Spatial attention weight graph W_SSCan be expressed as:

W_SS(F)＝BN(σ(f^7×7(Avgpool(F)))

the channel vector Q' can be calculated by the following formula:

finally in multiple layersAdding a fourth batch normalization layer behind the sensor to perform dimension conversion to obtain a channel attention weight graph W_CS；

Channel attention weight graph W_CSCan be expressed as:

W_CS(F)＝BN(MLP(Avgpool(F)))＝BN(σ(W₁((W₀Avgpool(F)+b₀)+b₁)))

5. The hybrid convolved residual network and attention-combined motion video recognition method according to claim 1, characterized in that: the step 4) is specifically as follows: after the video frame images pass through the four MC-RAN modules, the spatio-temporal characteristics in the video frame images are fused, the mixed convolution residual error network model obtains key characteristics, and the key characteristic images are input into a Softmax layer for classification.
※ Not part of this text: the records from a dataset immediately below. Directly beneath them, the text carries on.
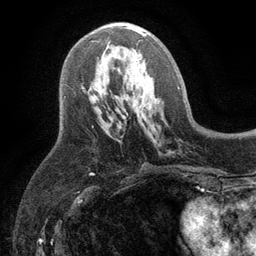
Breast MRI (dynamic contrast-enhanced), one axial slice; slice 56 of 134 in the series (ordered by position); cropped to one breast; dynamic contrast-enhanced series, time point 2 of 6 at this slice position (early post-contrast); 3 T; TE 2.8 ms, TR 7.5 ms; 1.2 mm slice thickness; 256 × 256 image matrix, field of view 175 × 175 mm. Female patient.
Outlined on this slice (semi-automatic segmentation, software-assisted and operator-edited):
- enhancing-tissue mask used for the functional tumour volume (all voxels passing the contrast-enhancement thresholds inside the analysis volume; usually the tumour): bounding box [x1, y1, x2, y2] px = [82, 26, 146, 89]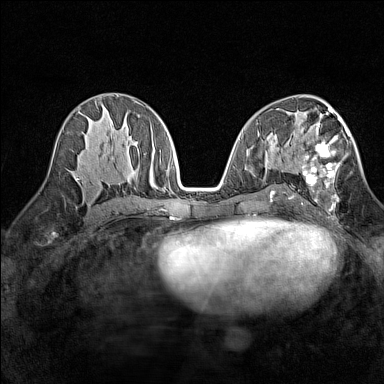
Breast MRI (dynamic contrast-enhanced), one axial slice; slice 74 of 160 in the series (ordered by position); dynamic contrast-enhanced series, time point 2 of 7 at this slice position (early post-contrast); 1.5 T; TE 1.8 ms, TR 5 ms; 1 mm slice thickness; 384 × 384 image matrix, field of view 280 × 280 mm. Female patient.
Annotated regions visible in this slice (semi-automatically segmented with operator editing):
- enhancing-tissue mask used for the functional tumour volume (all voxels passing the contrast-enhancement thresholds inside the analysis volume; usually the tumour): bounding box <302,113,350,211> (left, top, right, bottom; pixels)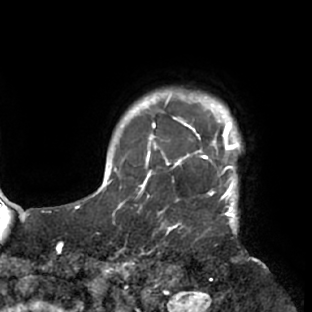
Breast MRI (dynamic contrast-enhanced), one axial slice. Slice 69 of 76 in the series (ordered by position). Cropped to one breast. Dynamic contrast-enhanced series, time point 2 of 7 at this slice position (early post-contrast). 1.5 T. TE 2.9 ms, TR 6.1 ms. 2.4 mm slice thickness. 312 × 312 image matrix. Female patient.
Annotated regions visible in this slice (semi-automatically segmented with operator editing):
- enhancing-tissue mask used for the functional tumour volume (all voxels passing the contrast-enhancement thresholds inside the analysis volume; usually the tumour): bounding box (x1, y1, x2, y2) in pixels: (117, 103, 241, 229)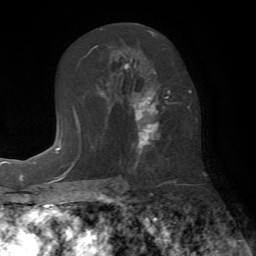
Breast MRI (dynamic contrast-enhanced), one axial slice. Position 38 of 72 along the scan axis. Cropped to one breast. Dynamic contrast-enhanced series, time point 2 of 7 at this slice position (early post-contrast). 1.5 T. TE 4.2 ms, TR 8.7 ms. 256 × 256 image matrix, field of view 180 × 180 mm. Female patient.
Structures marked on this image (semi-automatically segmented with operator editing):
- enhancing-tissue mask used for the functional tumour volume (all voxels passing the contrast-enhancement thresholds inside the analysis volume; usually the tumour): bounding box <109,30,181,155> (left, top, right, bottom; pixels)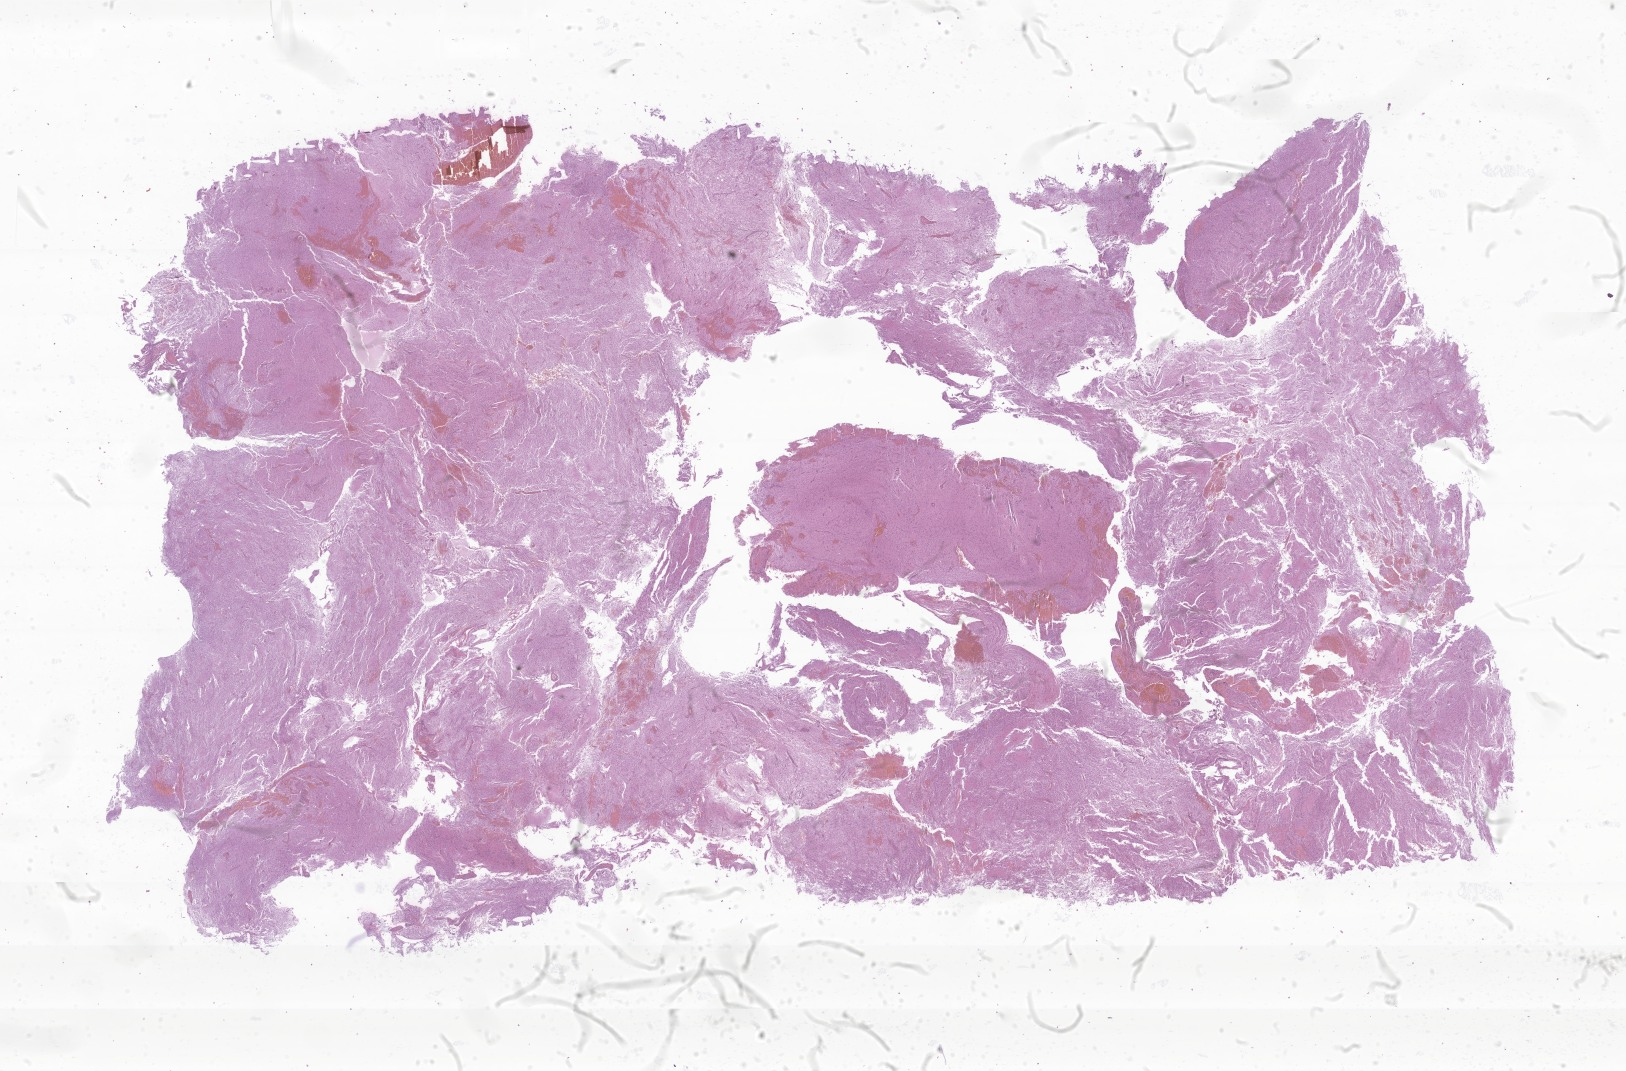
Digitized H&E-stained section of tumor tissue from the central nervous system — a low-resolution overview of the entire scanned area, about 27.4 x 18.1 mm, FFPE section. Female patient, age 118 months.
Diagnosis: Neoplasm, malignant.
6. The hybrid convolved residual network and attention-combined motion video recognition method according to claim 1, characterized in that: the input feature map of the input feature map in the first MC-RAN module is the output feature map of the video frame image in step 2) after passing through the first convolutional layer, and the input feature map of the subsequent MC-RAN module is the output feature map of the previous MC-RAN module after passing through the 3D max-pooling layer.